Synopsis Creating Aztlán by : Dylan Miner

"Creating Aztlâan interrogates the important role of Aztlâan in Chicano and Indigenous art and culture. Using the idea that lowriding is an Indigenous way of being, author Dylan A. T. Miner (Mâetis) discusses the multiple roles that Aztlâan has played atvarious moments in time, engaging pre-colonial indigeneities, alongside colonial, modern, and contemporary Xicano responses to colonization"--

Recovering the U.S. Hispanic Literary Heritage

Recovering the U.S. Hispanic Literary Heritage
Author :
Publisher : Arte Publico Press
Total Pages : 465
Release :
ISBN-10 : 9781558852518
ISBN-13 : 1558852514
Rating : 4/5 (18 Downloads)

Synopsis Recovering the U.S. Hispanic Literary Heritage by : Virginia Sánchez Korrol

Presents essays dealing with literature written by Hispanic Americans from the sixteenth century through 1960, evaluates individual authors, and examines the contributions of Latino authors in a multicultural, multilingual society.

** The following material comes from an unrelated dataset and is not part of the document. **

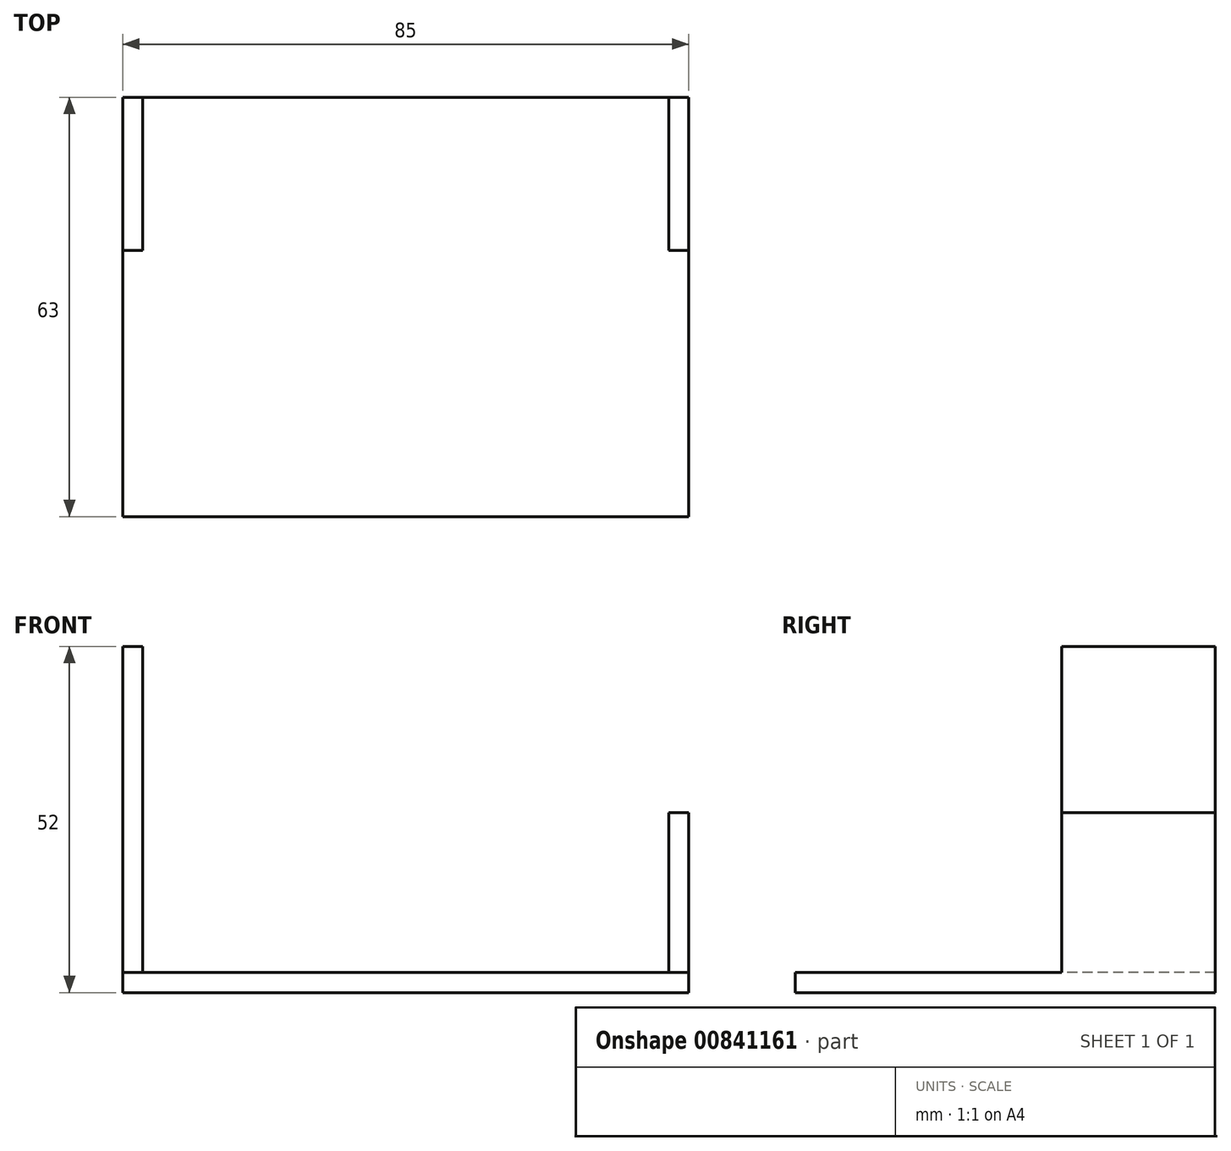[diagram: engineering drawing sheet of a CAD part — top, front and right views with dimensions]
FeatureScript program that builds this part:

ISSUE 5: Race, Class, and Gender

ISSUE 5: Race, Class, and Gender
Author :
Publisher : Lulu.com
Total Pages : 133
Release :
ISBN-10 : 9781387986026
ISBN-13 : 1387986023
Rating : 4/5 (26 Downloads)

Synopsis ISSUE 5: Race, Class, and Gender by : Joe Barrera

The Almagre Review is a Colorado literary journal devoted to the art of storytelling in the written form. We feature fiction, poems, essays, memoirs, artwork and interviews. We publish new voices alongside established ones. Come join the narrative that tells the story of our region. Issue 5 is devoted to the themes of Race, Class, and Gender.